Só foi libertado um dia antes do fim da Segunda Guerra Mundial. Sete décadas depois, voltou aos locais onde perdeu a família para filmar o documentário "Sobrevivi ao Holocausto", que entra em cartaz na quinta-feira (21). Ainda não se definiu em que salas será exibido.

Paulo Pereira / Folhapress
Julio Gartner, 87, em frente ao documentário que protagoniza, em sala do Pacaembu
Julio Gartner, 87, em frente ao documentário que protagoniza, em sala do Pacaembu

A ideia do roteiro, que ele chama de "retorno ao inferno", nasceu quando o diretor Marcio Pitliuk conheceu Julio na Marcha da Vida, excursão a campos de concentração na Polônia seguida a uma ida a Israel.

"Eu estava lá com meus netos. Só fui porque eles me pediram muito. Nunca quis voltar para a Polônia."

Pitliuk na época colhia depoimentos de sobreviventes do massacre. Conversou com Julio quando estavam de volta a São Paulo e ficou tão impressionado por sua trajetória que propôs um filme só sobre ele.

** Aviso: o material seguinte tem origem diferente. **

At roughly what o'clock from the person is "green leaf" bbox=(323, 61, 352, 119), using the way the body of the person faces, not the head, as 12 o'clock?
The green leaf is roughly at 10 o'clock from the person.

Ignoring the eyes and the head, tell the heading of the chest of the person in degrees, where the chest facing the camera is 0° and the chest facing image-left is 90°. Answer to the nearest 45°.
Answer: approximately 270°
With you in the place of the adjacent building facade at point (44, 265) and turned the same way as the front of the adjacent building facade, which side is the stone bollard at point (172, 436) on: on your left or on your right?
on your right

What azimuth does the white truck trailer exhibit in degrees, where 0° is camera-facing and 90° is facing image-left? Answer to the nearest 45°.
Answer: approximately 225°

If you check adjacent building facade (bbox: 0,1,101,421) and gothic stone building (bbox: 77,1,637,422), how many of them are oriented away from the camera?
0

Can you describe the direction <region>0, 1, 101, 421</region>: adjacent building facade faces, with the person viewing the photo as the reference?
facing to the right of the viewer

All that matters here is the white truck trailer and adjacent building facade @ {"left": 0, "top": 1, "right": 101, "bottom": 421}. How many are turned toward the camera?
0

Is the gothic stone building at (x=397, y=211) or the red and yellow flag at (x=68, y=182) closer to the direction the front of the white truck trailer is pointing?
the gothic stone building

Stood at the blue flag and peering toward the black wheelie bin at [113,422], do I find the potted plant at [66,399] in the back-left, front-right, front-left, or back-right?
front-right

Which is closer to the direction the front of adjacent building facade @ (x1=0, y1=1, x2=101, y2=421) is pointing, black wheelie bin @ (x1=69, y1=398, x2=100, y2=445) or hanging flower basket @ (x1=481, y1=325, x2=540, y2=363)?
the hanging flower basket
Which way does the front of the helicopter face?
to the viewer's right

A indecisão durou "uns segundos". O longa foi filmado em 40 dias, num esquema "road movie". "Foram 15 cidades em Polônia, Áustria, Itália, França e Brasil."

Uma delas, inclusive, era Cinecittà, conjunto de estúdios em Roma usados geralmente para filmes glamourosos, mas que virou o que ele chama de "um depósito de sobreviventes".

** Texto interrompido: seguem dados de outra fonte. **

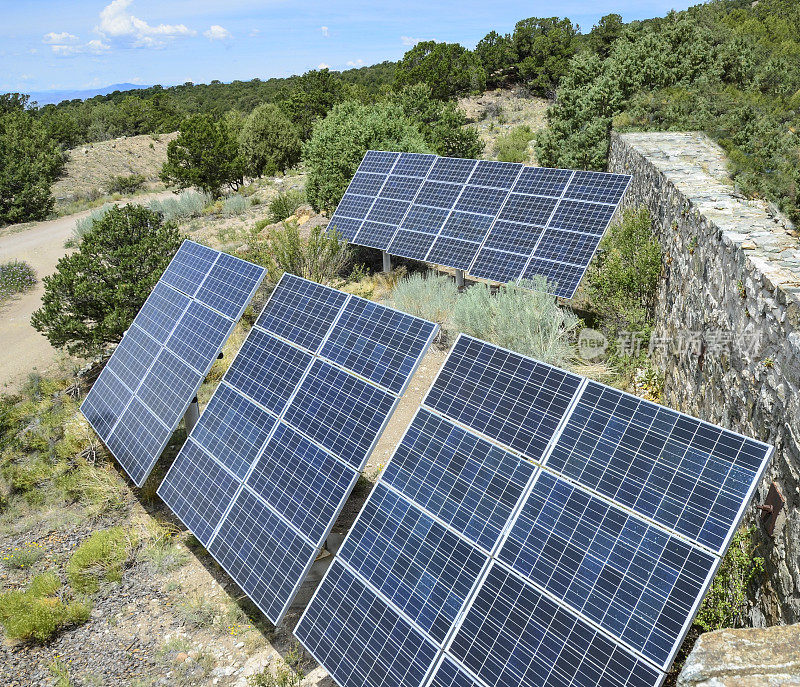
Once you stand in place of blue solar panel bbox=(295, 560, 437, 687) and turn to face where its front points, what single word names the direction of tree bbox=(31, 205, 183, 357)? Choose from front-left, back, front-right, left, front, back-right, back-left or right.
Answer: back-right

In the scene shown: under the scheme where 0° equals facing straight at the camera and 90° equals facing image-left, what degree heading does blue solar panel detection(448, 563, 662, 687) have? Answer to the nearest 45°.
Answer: approximately 45°

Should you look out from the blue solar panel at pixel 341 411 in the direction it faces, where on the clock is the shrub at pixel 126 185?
The shrub is roughly at 4 o'clock from the blue solar panel.

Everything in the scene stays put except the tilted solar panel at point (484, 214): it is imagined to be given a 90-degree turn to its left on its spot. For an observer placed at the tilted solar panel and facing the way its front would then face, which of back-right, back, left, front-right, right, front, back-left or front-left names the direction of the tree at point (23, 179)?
back

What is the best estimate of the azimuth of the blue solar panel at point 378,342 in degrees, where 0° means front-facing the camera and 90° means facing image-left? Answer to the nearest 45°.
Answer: approximately 45°

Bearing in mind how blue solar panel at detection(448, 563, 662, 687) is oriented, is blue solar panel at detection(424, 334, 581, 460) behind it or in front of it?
behind

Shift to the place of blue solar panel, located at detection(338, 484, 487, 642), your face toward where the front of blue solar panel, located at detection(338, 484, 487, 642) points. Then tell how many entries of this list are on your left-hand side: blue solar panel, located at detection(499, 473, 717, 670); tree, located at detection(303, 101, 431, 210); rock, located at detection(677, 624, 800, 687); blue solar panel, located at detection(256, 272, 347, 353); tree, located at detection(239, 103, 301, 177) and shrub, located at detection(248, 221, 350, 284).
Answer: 2

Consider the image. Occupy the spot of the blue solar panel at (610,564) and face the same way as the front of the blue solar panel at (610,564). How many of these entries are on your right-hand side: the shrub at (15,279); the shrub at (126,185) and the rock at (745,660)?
2

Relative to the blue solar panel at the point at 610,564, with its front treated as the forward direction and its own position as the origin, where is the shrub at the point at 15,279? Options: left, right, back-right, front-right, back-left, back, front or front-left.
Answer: right

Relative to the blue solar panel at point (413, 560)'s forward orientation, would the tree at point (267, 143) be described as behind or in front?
behind

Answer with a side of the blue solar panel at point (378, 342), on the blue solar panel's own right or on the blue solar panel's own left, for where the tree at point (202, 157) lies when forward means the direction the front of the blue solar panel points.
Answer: on the blue solar panel's own right

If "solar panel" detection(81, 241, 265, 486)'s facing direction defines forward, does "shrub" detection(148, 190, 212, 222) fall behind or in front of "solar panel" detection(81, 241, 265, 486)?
behind

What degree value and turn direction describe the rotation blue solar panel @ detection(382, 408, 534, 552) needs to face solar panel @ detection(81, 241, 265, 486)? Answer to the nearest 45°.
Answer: approximately 90° to its right

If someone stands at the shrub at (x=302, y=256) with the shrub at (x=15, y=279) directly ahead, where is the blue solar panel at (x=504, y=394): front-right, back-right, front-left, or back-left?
back-left

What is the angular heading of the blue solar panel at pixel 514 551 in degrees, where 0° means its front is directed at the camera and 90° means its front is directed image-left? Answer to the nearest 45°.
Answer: approximately 45°
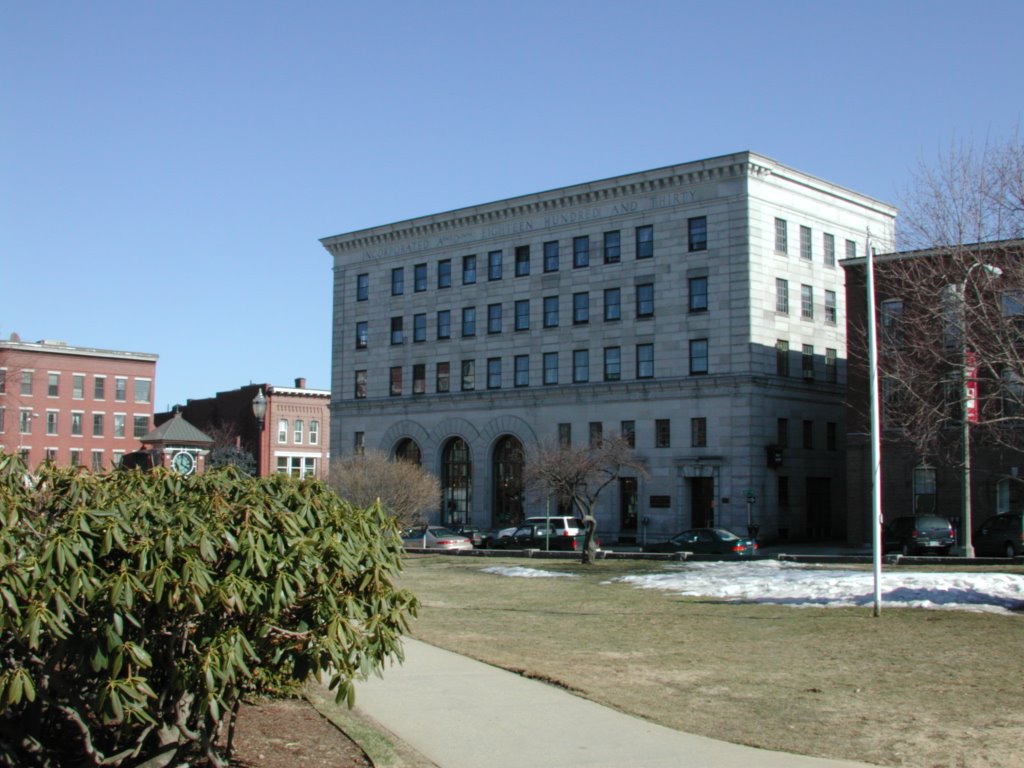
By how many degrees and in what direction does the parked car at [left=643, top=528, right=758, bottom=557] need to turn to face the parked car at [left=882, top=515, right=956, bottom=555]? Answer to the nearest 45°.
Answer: approximately 135° to its right

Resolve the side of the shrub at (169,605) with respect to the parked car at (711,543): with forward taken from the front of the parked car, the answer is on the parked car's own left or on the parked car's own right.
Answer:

Outros trechos dessa história têm ares de cinema. Julio ficou no gueto de Cracóvia, retratado em "A Lista de Schindler" (1993). Diz que só sobreviveu porque um ataque americano destruiu trens que traziam comida para os alemães e ele, pesando 30 kg, foi um dos prisioneiros comissionados a tentar consertar os trilhos.

"Derrubaram toneladas de cevada, que colocávamos dentro das nossas calças e comíamos escondido."

Enquanto conta atrocidades, ele oscila entre o sério e o risonho. "Aprendi a controlar as emoções." Mas ainda se comove em alguns momentos. Um deles foi quando encontrou uma família que o ajudou com abrigo quando ele passou um ano e meio vivendo escondido.

No filme, ele revisita o lugar e conta a história para a jovem brasileira, Marina Kagan, 27, que é sua interlocutora na trajetória. Ela faz o trajeto inverso dele que, assim que teve uma oportunidade, fugiu para o Brasil.

DAQUI EU NÃO SAIO

Quando aportou no Rio de Janeiro, diz que "não conseguia ver beleza nenhuma, apenas pensar em o que fazer para sobreviver".

A impressão melhorou um pouco quando, meses depois, chegou a São Paulo. "Não sei por que, mas olhei para essa cidade e pensei: 'É aqui que vou ficar o resto da minha vida'."

A premonição se cumpriu. Diz ter encontrado uma boa vida no Brasil. Casou-se com uma italiana que também sobrevivera ao Holocausto. A união durou até o fim da vida dela, dez anos atrás. Desde então, Julio se dedica às paixões, como o São Paulo FC, presente até na capa do celular.

Anda animado com a troca de missivas que começou há meses com Jennifer Teege, uma alemã-nigeriana e negra que escreveu um livro contando o processo de descobrir que seu avô era Amon Goeth, um dos principais carrascos a mando de Hitler. "Quase nos vimos em Nova York. Quando ela lançar o livro no Brasil, nos encontraremos. Afinal, são duas histórias que têm muito a conversar."